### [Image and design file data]
+++
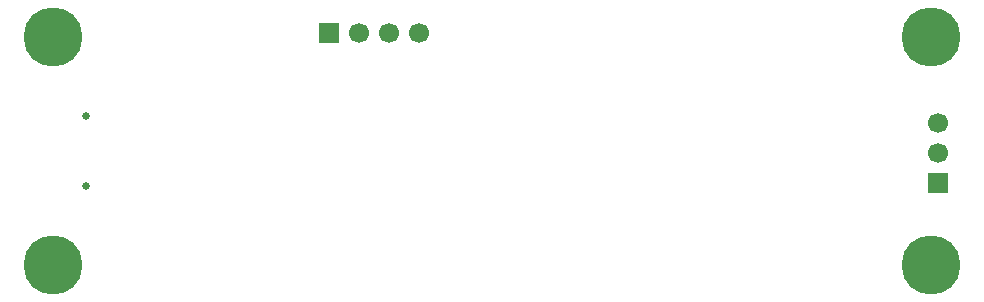
<source format=gbr>
%TF.GenerationSoftware,KiCad,Pcbnew,9.0.7*%
%TF.CreationDate,2026-02-18T00:38:32-05:00*%
%TF.ProjectId,RedPink_STM32C09_Board,52656450-696e-46b5-9f53-544d33324330,rev?*%
%TF.SameCoordinates,Original*%
%TF.FileFunction,Soldermask,Bot*%
%TF.FilePolarity,Negative*%
%FSLAX46Y46*%
G04 Gerber Fmt 4.6, Leading zero omitted, Abs format (unit mm)*
G04 Created by KiCad (PCBNEW 9.0.7) date 2026-02-18 00:38:32*
%MOMM*%
%LPD*%
G01*
G04 APERTURE LIST*
%ADD10R,1.700000X1.700000*%
%ADD11C,1.700000*%
%ADD12C,5.000000*%
%ADD13C,0.650000*%
G04 APERTURE END LIST*
D10*
%TO.C,J4*%
X189500000Y-70250000D03*
D11*
X189500000Y-67710000D03*
X189500000Y-65170000D03*
%TD*%
D12*
%TO.C,H4*%
X114575000Y-77175000D03*
%TD*%
D10*
%TO.C,J2*%
X137965000Y-57500000D03*
D11*
X140505000Y-57500000D03*
X143045000Y-57500000D03*
X145585000Y-57500000D03*
%TD*%
D12*
%TO.C,H3*%
X114575000Y-57825000D03*
%TD*%
%TO.C,H2*%
X188925000Y-77175000D03*
%TD*%
D13*
%TO.C,J1*%
X117338000Y-64500000D03*
X117338000Y-70500000D03*
%TD*%
D12*
%TO.C,H1*%
X188925000Y-57825000D03*
%TD*%
M02*

</source>
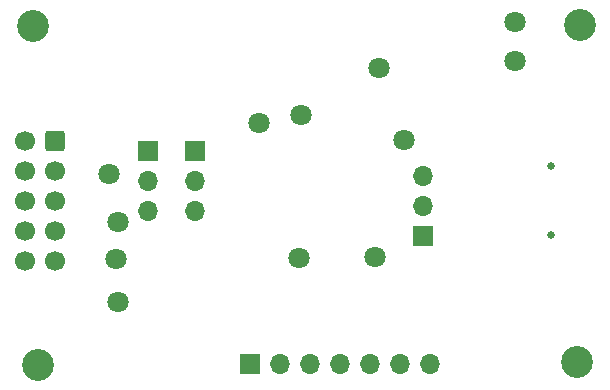
<source format=gbr>
%TF.GenerationSoftware,KiCad,Pcbnew,8.0.2*%
%TF.CreationDate,2025-07-19T08:03:09+07:00*%
%TF.ProjectId,PicoLink,5069636f-4c69-46e6-9b2e-6b696361645f,rev?*%
%TF.SameCoordinates,Original*%
%TF.FileFunction,Soldermask,Bot*%
%TF.FilePolarity,Negative*%
%FSLAX46Y46*%
G04 Gerber Fmt 4.6, Leading zero omitted, Abs format (unit mm)*
G04 Created by KiCad (PCBNEW 8.0.2) date 2025-07-19 08:03:09*
%MOMM*%
%LPD*%
G01*
G04 APERTURE LIST*
G04 Aperture macros list*
%AMRoundRect*
0 Rectangle with rounded corners*
0 $1 Rounding radius*
0 $2 $3 $4 $5 $6 $7 $8 $9 X,Y pos of 4 corners*
0 Add a 4 corners polygon primitive as box body*
4,1,4,$2,$3,$4,$5,$6,$7,$8,$9,$2,$3,0*
0 Add four circle primitives for the rounded corners*
1,1,$1+$1,$2,$3*
1,1,$1+$1,$4,$5*
1,1,$1+$1,$6,$7*
1,1,$1+$1,$8,$9*
0 Add four rect primitives between the rounded corners*
20,1,$1+$1,$2,$3,$4,$5,0*
20,1,$1+$1,$4,$5,$6,$7,0*
20,1,$1+$1,$6,$7,$8,$9,0*
20,1,$1+$1,$8,$9,$2,$3,0*%
G04 Aperture macros list end*
%ADD10R,1.700000X1.700000*%
%ADD11O,1.700000X1.700000*%
%ADD12C,2.700000*%
%ADD13C,0.650000*%
%ADD14RoundRect,0.250000X0.600000X0.600000X-0.600000X0.600000X-0.600000X-0.600000X0.600000X-0.600000X0*%
%ADD15C,1.700000*%
%ADD16C,1.800000*%
G04 APERTURE END LIST*
D10*
%TO.C,J5*%
X148450000Y-107800000D03*
D11*
X150990001Y-107799997D03*
X153530000Y-107800000D03*
X156070000Y-107800000D03*
X158609999Y-107800000D03*
X161149999Y-107800000D03*
X163690000Y-107800000D03*
%TD*%
%TO.C,J1*%
X163099999Y-91960003D03*
X163099998Y-94500000D03*
D10*
X163099999Y-97040003D03*
%TD*%
D12*
%TO.C,H6*%
X130100000Y-79200000D03*
%TD*%
%TO.C,H5*%
X176350000Y-79150000D03*
%TD*%
D13*
%TO.C,J2*%
X173895000Y-96890000D03*
X173895002Y-91110000D03*
%TD*%
D12*
%TO.C,H3*%
X176100000Y-107700000D03*
%TD*%
%TO.C,H4*%
X130500000Y-107900000D03*
%TD*%
D10*
%TO.C,J4*%
X139850000Y-89775000D03*
D11*
X139850000Y-92315000D03*
X139850000Y-94855000D03*
%TD*%
D14*
%TO.C,J3*%
X131900000Y-88920000D03*
D15*
X129360000Y-88920000D03*
X131900000Y-91460000D03*
X129360000Y-91460000D03*
X131900000Y-94000000D03*
X129360000Y-94000000D03*
X131900000Y-96540000D03*
X129360000Y-96540000D03*
X131900000Y-99080000D03*
X129360000Y-99080000D03*
%TD*%
D10*
%TO.C,J7*%
X143800000Y-89760000D03*
D11*
X143800000Y-92300000D03*
X143800000Y-94840000D03*
%TD*%
D16*
X161450000Y-88900000D03*
X159400000Y-82800000D03*
X152725044Y-86750000D03*
X149185785Y-87409314D03*
X170900000Y-82200000D03*
X170850000Y-78837500D03*
X136550000Y-91750000D03*
X137300000Y-95800000D03*
X137109099Y-98909099D03*
X137301471Y-102600000D03*
X152600000Y-98825000D03*
X159050000Y-98750000D03*
M02*

</source>
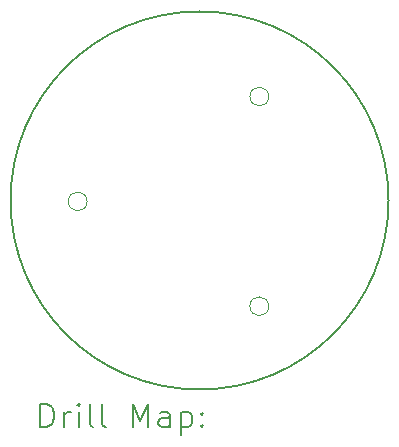
<source format=gbr>
%TF.GenerationSoftware,KiCad,Pcbnew,8.0.4*%
%TF.CreationDate,2024-09-16T16:11:01+01:00*%
%TF.ProjectId,algoritmi_motor,616c676f-7269-4746-9d69-5f6d6f746f72,rev?*%
%TF.SameCoordinates,Original*%
%TF.FileFunction,Drillmap*%
%TF.FilePolarity,Positive*%
%FSLAX45Y45*%
G04 Gerber Fmt 4.5, Leading zero omitted, Abs format (unit mm)*
G04 Created by KiCad (PCBNEW 8.0.4) date 2024-09-16 16:11:01*
%MOMM*%
%LPD*%
G01*
G04 APERTURE LIST*
%ADD10C,0.180000*%
%ADD11C,0.090000*%
%ADD12C,0.200000*%
G04 APERTURE END LIST*
D10*
X15700000Y-10034367D02*
G75*
G02*
X12500000Y-10034367I-1600000J0D01*
G01*
X12500000Y-10034367D02*
G75*
G02*
X15700000Y-10034367I1600000J0D01*
G01*
D11*
X13148468Y-10042353D02*
G75*
G02*
X12988468Y-10042353I-80000J0D01*
G01*
X12988468Y-10042353D02*
G75*
G02*
X13148468Y-10042353I80000J0D01*
G01*
X14686136Y-9154774D02*
G75*
G02*
X14526136Y-9154774I-80000J0D01*
G01*
X14526136Y-9154774D02*
G75*
G02*
X14686136Y-9154774I80000J0D01*
G01*
X14685633Y-10930222D02*
G75*
G02*
X14525633Y-10930222I-80000J0D01*
G01*
X14525633Y-10930222D02*
G75*
G02*
X14685633Y-10930222I80000J0D01*
G01*
D12*
X12751777Y-11954851D02*
X12751777Y-11754851D01*
X12751777Y-11754851D02*
X12799396Y-11754851D01*
X12799396Y-11754851D02*
X12827967Y-11764375D01*
X12827967Y-11764375D02*
X12847015Y-11783422D01*
X12847015Y-11783422D02*
X12856539Y-11802470D01*
X12856539Y-11802470D02*
X12866062Y-11840565D01*
X12866062Y-11840565D02*
X12866062Y-11869137D01*
X12866062Y-11869137D02*
X12856539Y-11907232D01*
X12856539Y-11907232D02*
X12847015Y-11926280D01*
X12847015Y-11926280D02*
X12827967Y-11945327D01*
X12827967Y-11945327D02*
X12799396Y-11954851D01*
X12799396Y-11954851D02*
X12751777Y-11954851D01*
X12951777Y-11954851D02*
X12951777Y-11821518D01*
X12951777Y-11859613D02*
X12961301Y-11840565D01*
X12961301Y-11840565D02*
X12970824Y-11831041D01*
X12970824Y-11831041D02*
X12989872Y-11821518D01*
X12989872Y-11821518D02*
X13008920Y-11821518D01*
X13075586Y-11954851D02*
X13075586Y-11821518D01*
X13075586Y-11754851D02*
X13066062Y-11764375D01*
X13066062Y-11764375D02*
X13075586Y-11773899D01*
X13075586Y-11773899D02*
X13085110Y-11764375D01*
X13085110Y-11764375D02*
X13075586Y-11754851D01*
X13075586Y-11754851D02*
X13075586Y-11773899D01*
X13199396Y-11954851D02*
X13180348Y-11945327D01*
X13180348Y-11945327D02*
X13170824Y-11926280D01*
X13170824Y-11926280D02*
X13170824Y-11754851D01*
X13304158Y-11954851D02*
X13285110Y-11945327D01*
X13285110Y-11945327D02*
X13275586Y-11926280D01*
X13275586Y-11926280D02*
X13275586Y-11754851D01*
X13532729Y-11954851D02*
X13532729Y-11754851D01*
X13532729Y-11754851D02*
X13599396Y-11897708D01*
X13599396Y-11897708D02*
X13666062Y-11754851D01*
X13666062Y-11754851D02*
X13666062Y-11954851D01*
X13847015Y-11954851D02*
X13847015Y-11850089D01*
X13847015Y-11850089D02*
X13837491Y-11831041D01*
X13837491Y-11831041D02*
X13818443Y-11821518D01*
X13818443Y-11821518D02*
X13780348Y-11821518D01*
X13780348Y-11821518D02*
X13761301Y-11831041D01*
X13847015Y-11945327D02*
X13827967Y-11954851D01*
X13827967Y-11954851D02*
X13780348Y-11954851D01*
X13780348Y-11954851D02*
X13761301Y-11945327D01*
X13761301Y-11945327D02*
X13751777Y-11926280D01*
X13751777Y-11926280D02*
X13751777Y-11907232D01*
X13751777Y-11907232D02*
X13761301Y-11888184D01*
X13761301Y-11888184D02*
X13780348Y-11878661D01*
X13780348Y-11878661D02*
X13827967Y-11878661D01*
X13827967Y-11878661D02*
X13847015Y-11869137D01*
X13942253Y-11821518D02*
X13942253Y-12021518D01*
X13942253Y-11831041D02*
X13961301Y-11821518D01*
X13961301Y-11821518D02*
X13999396Y-11821518D01*
X13999396Y-11821518D02*
X14018443Y-11831041D01*
X14018443Y-11831041D02*
X14027967Y-11840565D01*
X14027967Y-11840565D02*
X14037491Y-11859613D01*
X14037491Y-11859613D02*
X14037491Y-11916756D01*
X14037491Y-11916756D02*
X14027967Y-11935803D01*
X14027967Y-11935803D02*
X14018443Y-11945327D01*
X14018443Y-11945327D02*
X13999396Y-11954851D01*
X13999396Y-11954851D02*
X13961301Y-11954851D01*
X13961301Y-11954851D02*
X13942253Y-11945327D01*
X14123205Y-11935803D02*
X14132729Y-11945327D01*
X14132729Y-11945327D02*
X14123205Y-11954851D01*
X14123205Y-11954851D02*
X14113682Y-11945327D01*
X14113682Y-11945327D02*
X14123205Y-11935803D01*
X14123205Y-11935803D02*
X14123205Y-11954851D01*
X14123205Y-11831041D02*
X14132729Y-11840565D01*
X14132729Y-11840565D02*
X14123205Y-11850089D01*
X14123205Y-11850089D02*
X14113682Y-11840565D01*
X14113682Y-11840565D02*
X14123205Y-11831041D01*
X14123205Y-11831041D02*
X14123205Y-11850089D01*
M02*

</source>
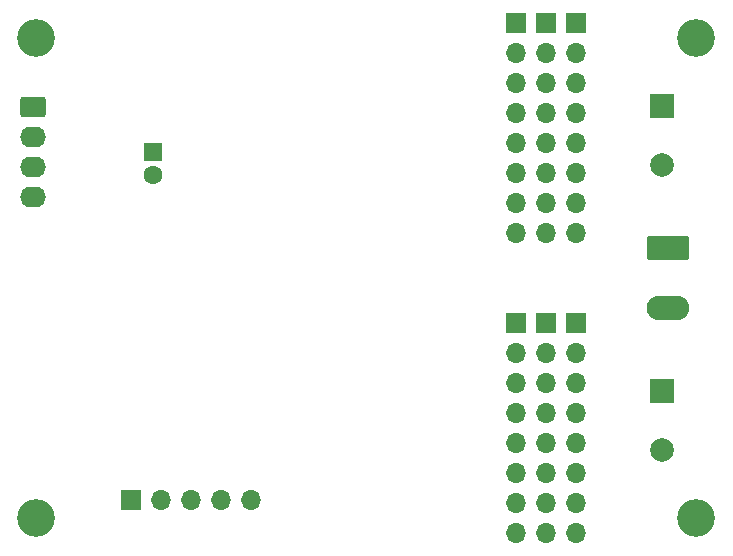
<source format=gbs>
%TF.GenerationSoftware,KiCad,Pcbnew,(5.99.0-9393-ga28cb98626)*%
%TF.CreationDate,2021-03-12T19:06:23-08:00*%
%TF.ProjectId,SimpleServoCtrl,53696d70-6c65-4536-9572-766f4374726c,n/c*%
%TF.SameCoordinates,Original*%
%TF.FileFunction,Soldermask,Bot*%
%TF.FilePolarity,Negative*%
%FSLAX46Y46*%
G04 Gerber Fmt 4.6, Leading zero omitted, Abs format (unit mm)*
G04 Created by KiCad (PCBNEW (5.99.0-9393-ga28cb98626)) date 2021-03-12 19:06:23*
%MOMM*%
%LPD*%
G01*
G04 APERTURE LIST*
G04 Aperture macros list*
%AMRoundRect*
0 Rectangle with rounded corners*
0 $1 Rounding radius*
0 $2 $3 $4 $5 $6 $7 $8 $9 X,Y pos of 4 corners*
0 Add a 4 corners polygon primitive as box body*
4,1,4,$2,$3,$4,$5,$6,$7,$8,$9,$2,$3,0*
0 Add four circle primitives for the rounded corners*
1,1,$1+$1,$2,$3*
1,1,$1+$1,$4,$5*
1,1,$1+$1,$6,$7*
1,1,$1+$1,$8,$9*
0 Add four rect primitives between the rounded corners*
20,1,$1+$1,$2,$3,$4,$5,0*
20,1,$1+$1,$4,$5,$6,$7,0*
20,1,$1+$1,$6,$7,$8,$9,0*
20,1,$1+$1,$8,$9,$2,$3,0*%
G04 Aperture macros list end*
%ADD10C,3.200000*%
%ADD11O,3.600000X2.080000*%
%ADD12RoundRect,0.249999X-1.550001X0.790001X-1.550001X-0.790001X1.550001X-0.790001X1.550001X0.790001X0*%
%ADD13O,1.700000X1.700000*%
%ADD14R,1.700000X1.700000*%
%ADD15O,2.190000X1.740000*%
%ADD16RoundRect,0.250000X-0.845000X0.620000X-0.845000X-0.620000X0.845000X-0.620000X0.845000X0.620000X0*%
%ADD17C,2.000000*%
%ADD18R,2.000000X2.000000*%
%ADD19C,1.600000*%
%ADD20R,1.600000X1.600000*%
G04 APERTURE END LIST*
D10*
%TO.C,H4*%
X189230000Y-57150000D03*
%TD*%
%TO.C,H3*%
X189230000Y-97790000D03*
%TD*%
%TO.C,H2*%
X133350000Y-97790000D03*
%TD*%
%TO.C,H1*%
X133350000Y-57150000D03*
%TD*%
D11*
%TO.C,P1*%
X186866500Y-80010000D03*
D12*
X186866500Y-74930000D03*
%TD*%
D13*
%TO.C,J8*%
X151521000Y-96282000D03*
X148981000Y-96282000D03*
X146441000Y-96282000D03*
X143901000Y-96282000D03*
D14*
X141361000Y-96282000D03*
%TD*%
D13*
%TO.C,J7*%
X179070000Y-99060000D03*
X179070000Y-96520000D03*
X179070000Y-93980000D03*
X179070000Y-91440000D03*
X179070000Y-88900000D03*
X179070000Y-86360000D03*
X179070000Y-83820000D03*
D14*
X179070000Y-81280000D03*
%TD*%
D13*
%TO.C,J6*%
X179070000Y-73660000D03*
X179070000Y-71120000D03*
X179070000Y-68580000D03*
X179070000Y-66040000D03*
X179070000Y-63500000D03*
X179070000Y-60960000D03*
X179070000Y-58420000D03*
D14*
X179070000Y-55880000D03*
%TD*%
D13*
%TO.C,J5*%
X176530000Y-99060000D03*
X176530000Y-96520000D03*
X176530000Y-93980000D03*
X176530000Y-91440000D03*
X176530000Y-88900000D03*
X176530000Y-86360000D03*
X176530000Y-83820000D03*
D14*
X176530000Y-81280000D03*
%TD*%
D13*
%TO.C,J4*%
X176530000Y-73660000D03*
X176530000Y-71120000D03*
X176530000Y-68580000D03*
X176530000Y-66040000D03*
X176530000Y-63500000D03*
X176530000Y-60960000D03*
X176530000Y-58420000D03*
D14*
X176530000Y-55880000D03*
%TD*%
D13*
%TO.C,J3*%
X173990000Y-99060000D03*
X173990000Y-96520000D03*
X173990000Y-93980000D03*
X173990000Y-91440000D03*
X173990000Y-88900000D03*
X173990000Y-86360000D03*
X173990000Y-83820000D03*
D14*
X173990000Y-81280000D03*
%TD*%
D13*
%TO.C,J2*%
X173990000Y-73660000D03*
X173990000Y-71120000D03*
X173990000Y-68580000D03*
X173990000Y-66040000D03*
X173990000Y-63500000D03*
X173990000Y-60960000D03*
X173990000Y-58420000D03*
D14*
X173990000Y-55880000D03*
%TD*%
D15*
%TO.C,J1*%
X133096000Y-70612000D03*
X133096000Y-68072000D03*
X133096000Y-65532000D03*
D16*
X133096000Y-62992000D03*
%TD*%
D17*
%TO.C,C7*%
X186319000Y-67926323D03*
D18*
X186319000Y-62926323D03*
%TD*%
D17*
%TO.C,C6*%
X186319000Y-92056323D03*
D18*
X186319000Y-87056323D03*
%TD*%
D19*
%TO.C,C1*%
X143256000Y-68802000D03*
D20*
X143256000Y-66802000D03*
%TD*%
M02*

</source>
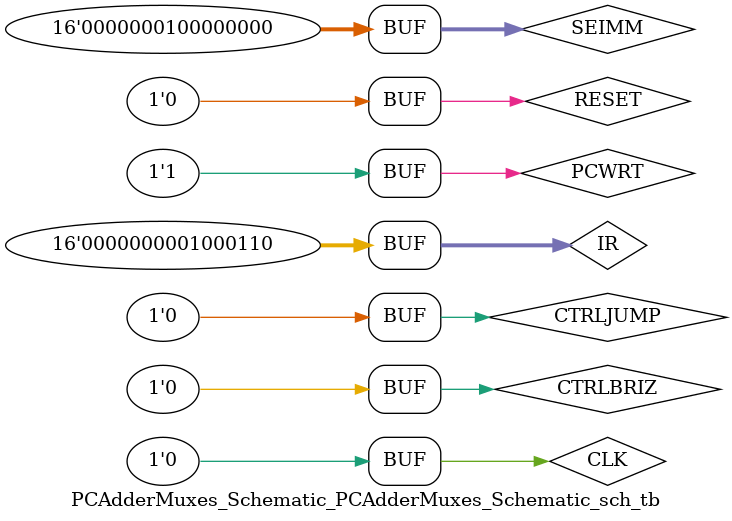
<source format=v>

`timescale 1ns / 1ps

module PCAdderMuxes_Schematic_PCAdderMuxes_Schematic_sch_tb();

// Inputs
   reg CLK;
   reg PCWRT;
   reg RESET;
   reg [15:0] SEIMM;
   reg [15:0] IR;
   reg CTRLBRIZ;
   reg CTRLJUMP;

// Output
   wire [15:0] PC_IN;

// Bidirs

// Instantiate the UUT
   PCAdderMuxes_Schematic UUT (
		.CLK(CLK), 
		.PCWRT(PCWRT), 
		.RESET(RESET), 
		.SEIMM(SEIMM), 
		.IR(IR), 
		.CTRLBRIZ(CTRLBRIZ), 
		.PC_IN(PC_IN), 
		.CTRLJUMP(CTRLJUMP)
   );
// Initialize Inputs
	initial begin
		CLK = 0;
		PCWRT = 0;
		RESET = 0;
		SEIMM = 0;
		IR = 0;
		CTRLBRIZ = 0;
		CTRLJUMP = 0;
		
		#100;
		RESET=1;
		CLK=1; #5; CLK=0; #5;
		RESET=0; PCWRT=0; 
		CLK=1; #5; CLK=0; #5;
		PCWRT=1; 
		CLK=1; #5; CLK=0; #5;
		CLK=1; #5; CLK=0; #5;
		CTRLBRIZ=1; SEIMM=256;
		CLK=1; #5; CLK=0; #5;
		CLK=1; #5; CLK=0; #5;
		CTRLBRIZ=0; CTRLJUMP=1; IR=70;
		CLK=1; #5; CLK=0; #5;
		CLK=1; #5; CLK=0; #5;
		CTRLJUMP=0;
		CLK=1; #5; CLK=0; #5;
		CLK=1; #5; CLK=0; #5;
		
		
		
		
	end
endmodule

</source>
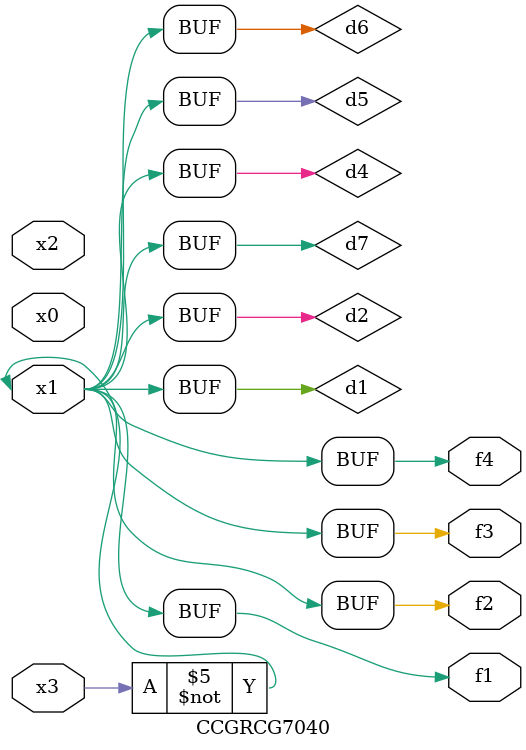
<source format=v>
module CCGRCG7040(
	input x0, x1, x2, x3,
	output f1, f2, f3, f4
);

	wire d1, d2, d3, d4, d5, d6, d7;

	not (d1, x3);
	buf (d2, x1);
	xnor (d3, d1, d2);
	nor (d4, d1);
	buf (d5, d1, d2);
	buf (d6, d4, d5);
	nand (d7, d4);
	assign f1 = d6;
	assign f2 = d7;
	assign f3 = d6;
	assign f4 = d6;
endmodule

</source>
+++
### [AIM OF THE TASK]
Search the records for the word "CreationDate" and copy out every line that holds it.

### [RESPONSE AREA]
%TF.CreationDate,2026-02-18T00:38:32-05:00*%
%TF.CreationDate,2025-07-19T08:03:09+07:00*%
%TF.CreationDate,2024-09-16T16:11:01+01:00*%
%TF.CreationDate,2021-03-12T19:06:23-08:00*%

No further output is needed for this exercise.